Stanford University research published in 2023 added another dimension to the data: creators of color are not only paid less when they do receive deals — they are more likely to be asked to work for free and less likely to receive product discounts or complimentary items that are routinely offered to white creators as part of standard partnership packages.
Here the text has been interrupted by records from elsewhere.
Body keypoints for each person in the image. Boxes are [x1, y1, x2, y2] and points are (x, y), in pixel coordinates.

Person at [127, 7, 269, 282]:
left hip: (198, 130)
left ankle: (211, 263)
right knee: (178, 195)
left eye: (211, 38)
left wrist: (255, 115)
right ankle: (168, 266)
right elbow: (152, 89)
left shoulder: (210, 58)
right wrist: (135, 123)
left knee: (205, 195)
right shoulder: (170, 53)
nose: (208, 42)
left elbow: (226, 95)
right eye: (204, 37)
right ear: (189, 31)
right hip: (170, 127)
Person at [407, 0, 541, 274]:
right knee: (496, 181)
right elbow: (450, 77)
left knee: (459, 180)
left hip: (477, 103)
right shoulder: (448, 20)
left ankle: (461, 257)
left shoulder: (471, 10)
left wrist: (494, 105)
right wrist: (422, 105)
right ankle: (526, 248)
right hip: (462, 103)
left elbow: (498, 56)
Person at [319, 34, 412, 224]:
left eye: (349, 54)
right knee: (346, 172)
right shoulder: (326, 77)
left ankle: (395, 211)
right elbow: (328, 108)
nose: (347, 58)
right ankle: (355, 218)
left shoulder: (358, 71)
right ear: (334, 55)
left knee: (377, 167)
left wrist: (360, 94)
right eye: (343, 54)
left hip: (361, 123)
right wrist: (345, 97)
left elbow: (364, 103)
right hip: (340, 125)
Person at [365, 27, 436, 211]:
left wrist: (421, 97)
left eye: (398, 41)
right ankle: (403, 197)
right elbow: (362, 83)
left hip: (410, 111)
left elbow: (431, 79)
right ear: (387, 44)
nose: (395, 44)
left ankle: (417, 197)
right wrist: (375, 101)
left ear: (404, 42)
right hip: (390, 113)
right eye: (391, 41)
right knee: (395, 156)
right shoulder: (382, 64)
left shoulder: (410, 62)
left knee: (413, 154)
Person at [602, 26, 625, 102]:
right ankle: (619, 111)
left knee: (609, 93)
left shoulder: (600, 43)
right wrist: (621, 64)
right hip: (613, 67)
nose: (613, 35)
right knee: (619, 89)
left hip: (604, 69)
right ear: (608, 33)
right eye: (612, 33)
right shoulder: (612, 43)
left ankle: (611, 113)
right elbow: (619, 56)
A 2023 MSL follow-up report found that while 73 percent of white influencers had landed their first paid deal within a year of starting, only 46 percent of BIPOC creators had reached the same milestone in the same timeframe.

By The Numbers
73%
White influencers who land their first paid deal within one year
MSL Influencer Equity Report, 2023
46%
BIPOC creators who land their first paid deal within one year
MSL Influencer Equity Report, 2023
92%
of influencers surveyed who said pay transparency is the single most critical factor in closing the racial pay gap
MSL / Influencer League

What Accountability Looks Like

The @InfluencerPayGap Instagram account, created in April 2020 by Adesuwa Ajayi — a Black woman who worked at the talent agency AGM — became one of the earliest crowd-sourced efforts to surface the disparity in real time. Ajayi asked creators to submit their highest-paid brand deal via DM, along with their race, follower count, engagement rate, and fee. She anonymized and reposted the submissions. The account grew rapidly, creating a public record of what the industry had kept private.
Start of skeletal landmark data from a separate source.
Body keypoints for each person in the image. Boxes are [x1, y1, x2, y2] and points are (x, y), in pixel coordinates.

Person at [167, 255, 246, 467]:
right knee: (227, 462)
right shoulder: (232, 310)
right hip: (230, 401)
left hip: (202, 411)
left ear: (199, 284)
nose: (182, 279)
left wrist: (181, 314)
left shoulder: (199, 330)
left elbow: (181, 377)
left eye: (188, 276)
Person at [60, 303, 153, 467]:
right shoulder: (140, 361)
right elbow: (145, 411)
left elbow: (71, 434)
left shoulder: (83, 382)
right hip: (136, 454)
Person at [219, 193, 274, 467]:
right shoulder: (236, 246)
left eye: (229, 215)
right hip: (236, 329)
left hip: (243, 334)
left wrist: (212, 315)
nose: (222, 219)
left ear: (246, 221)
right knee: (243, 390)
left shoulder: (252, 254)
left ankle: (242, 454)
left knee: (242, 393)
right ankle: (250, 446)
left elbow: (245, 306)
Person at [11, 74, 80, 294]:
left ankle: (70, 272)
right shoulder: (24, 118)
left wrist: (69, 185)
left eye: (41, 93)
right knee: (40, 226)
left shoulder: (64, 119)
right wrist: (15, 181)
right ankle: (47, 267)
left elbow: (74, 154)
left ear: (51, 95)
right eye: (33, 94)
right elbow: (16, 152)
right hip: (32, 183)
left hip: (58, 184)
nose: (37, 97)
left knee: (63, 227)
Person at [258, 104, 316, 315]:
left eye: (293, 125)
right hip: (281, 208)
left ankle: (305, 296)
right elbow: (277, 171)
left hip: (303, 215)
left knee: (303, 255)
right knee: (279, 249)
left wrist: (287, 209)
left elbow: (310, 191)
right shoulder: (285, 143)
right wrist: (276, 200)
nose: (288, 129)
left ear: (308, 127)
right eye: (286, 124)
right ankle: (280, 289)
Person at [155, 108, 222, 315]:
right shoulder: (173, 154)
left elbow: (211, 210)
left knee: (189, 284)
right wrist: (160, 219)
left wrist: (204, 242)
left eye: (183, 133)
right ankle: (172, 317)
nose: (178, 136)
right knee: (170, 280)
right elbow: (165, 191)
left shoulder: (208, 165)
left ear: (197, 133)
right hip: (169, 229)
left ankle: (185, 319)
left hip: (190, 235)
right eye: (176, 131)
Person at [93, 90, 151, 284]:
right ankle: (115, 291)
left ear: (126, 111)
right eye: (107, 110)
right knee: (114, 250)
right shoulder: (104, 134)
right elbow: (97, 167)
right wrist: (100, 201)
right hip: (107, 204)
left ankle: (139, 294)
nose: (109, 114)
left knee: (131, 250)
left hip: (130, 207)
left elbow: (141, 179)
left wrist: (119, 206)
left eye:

On the brand side, MSL committed in 2021 to developing an Influencer Pay Index to track compensation across its platform and publish that data regularly. "It will allow us to have very transparent conversations with both clients and influencers," Littman said. Whether that index has been fully implemented and made publicly accessible remains an open question.

What is not an open question is the scale of the market in which these disparities are occurring. The influencer marketing industry that produced a $15,000 offer for a creator with millions of followers is the same one projected to reach $40.5 billion in 2026, according to Mordor Intelligence. The money is there. The question is where it goes — and for whom the industry chooses to close the gap.

"This industry has spent too long treating creators like metrics instead of business owners, like content factories instead of strategic partners."